App rage is real. It’s what we feel when a cloud service we depend on is slow or unavailable, as SFDC was yesterday morning. It’s also what a SaaS provider feels when customers vent their frustrations during an outage. Catchpoint has been on both ends of app rage, and as we monitored Salesforce.com’s performance yesterday we saw a number of lessons that vendors and clients can take away from outages like this one.
As a provider, these three lessons jumped out at us as we drilled into SFDC performance to find out what was causing the slowdown:
1. Your service will fail. It’s Murphy’s Law: Whatever can go wrong will. And whenever multiple things can go wrong at once, they will. Every provider knows this all too well.
2. Proactive, hypervigilant monitoring is the best defense against major performance issues.

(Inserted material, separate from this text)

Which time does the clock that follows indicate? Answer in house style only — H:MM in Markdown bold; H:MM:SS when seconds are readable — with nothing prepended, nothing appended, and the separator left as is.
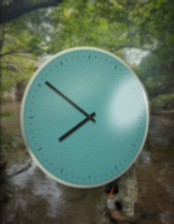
**7:51**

Catching problems at their earliest stages is essential to limit their impact on your customers and your business.
3. You need a plan for when the inevitable happens, including how you’ll support your customers – and their customers – when your service is down, and how you’ll communicate while you’re troubleshooting an issue so that responding to customers doesn’t compound the problem or distract your teams. Use SFDC’s response as guide to how to talk openly and transparently about an issue: trust.salesforce.com kept clients around the world continually updated as the company diagnosed and solved yesterday’s problem.

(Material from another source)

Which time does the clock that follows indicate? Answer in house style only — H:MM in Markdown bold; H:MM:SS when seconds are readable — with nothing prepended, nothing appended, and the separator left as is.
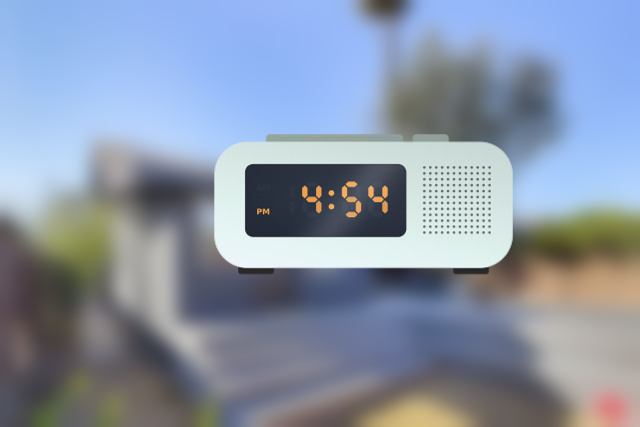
**4:54**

As a client, there’s an important lesson in patience at the top of the list:
1. Your vendor is working hard to address the issue, and calling to vent your app rage is not going to help find a resolution any faster. Trust the providers that support you to fix the problem as fast as possible…
2. …but also establish SLAs with providers of business-critical services, and make sure you can monitor and enforce them. (See this post for an interesting example of SLA monitoring.)
3. And just as your provider should, make sure that you have a Plan B in place and ready to roll out when a critical cloud service goes down – because sooner or later it will. Whether that means failing over to a backup system or writing orders in pencil, know what to communicate to your internal and external customers before an outage happens.